Одно знаю точно — шардоне не пойдет. Вино нужно пить медленно, но так, чтобы все же успеть медленно выпить всю бутылку.

Хотите, включите CD — тогда из комнаты вам будут слышны шансоны, представьте, что их поют — пока ждут суп — шармантные гарсоны.

22.39

Ну вот, а тогда из-за любви я вообще ничего не читала, хотя довольно-таки высокохудожественна, я не могла тогда просто, понимаете?

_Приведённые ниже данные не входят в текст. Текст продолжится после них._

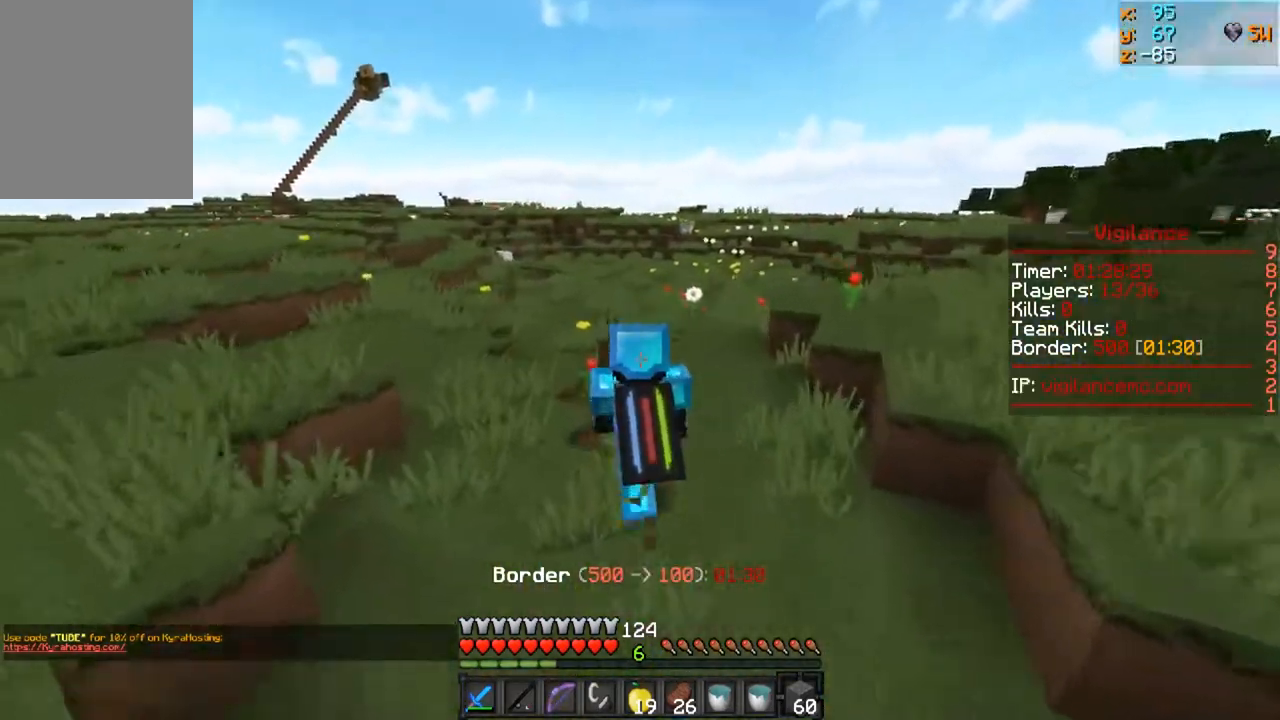
{"keys": ["a", "w"], "mouse": [], "events": []}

Я тоже прочла одно до середины — это все читали. Начало мне на удивление понравилось, вспомнила название! К югу от чего-то или налево куда-то. Надо бы дочитать, там начинается так, что в Японии все семьи многодетные, а на жизнь исключительно редких единственных детей в семье это обстоятельство накладывает неизгладимый отпечаток, сразу потом стала думать про тебя и до сих пор за этим забыла даже, где эта книжка лежит: то ли на работе, то ли в туалете.

Я очень люблю тебя, но потом не успею тебе сказать или забуду, но, неважно.

22.23

Все началось со сна. Мне приснился большой, пустой, недостроенный по виду фермерский дом. Очень неуютный и холодный. Я там одна, сижу в уличной одежде — потому что холодно — за компьютером. Слышу, кто-то стучит в ворота, но я никак не реагирую, я знаю, что чужих мне не надо, а свои знают, что через заднюю калитку можно зайти без всякого стука, она не запирается.

Через пару минут именно так заходит какой-то мужик, что-то мне объясняет, и мы еще через минуту уже мчимся на его машине то ли по его, то ли по моим делам. Он что-то рассказывает, смеется, и я смеюсь, слушаю его вполуха и думаю: «А ведь он мог быть Колей» или «А чем не Коля?» или что-то в этом роде. Потом проснулась. Помнишь, у меня это уже один раз так было: будто фильм вчера видела про Колю, про любовь, но что мне до этого фильма. Не тебе объяснять, как это бывает, когда ходишь и чувствуешь любовь к тебе всем телом и чем там бывает еще, а тут пусто везде и даже проветрено, чисто римейк про сердце Кая. И какие-то привычки новые, зашла как когда-то купить DVD, правда не выбрала ничего, но зашла же, а множество дней уже, ты знаешь: конвертик CMC на экране телефона — какое еще надо кино. Сама на себя смотрела со стороны и поражалась, но тоже очень вяло.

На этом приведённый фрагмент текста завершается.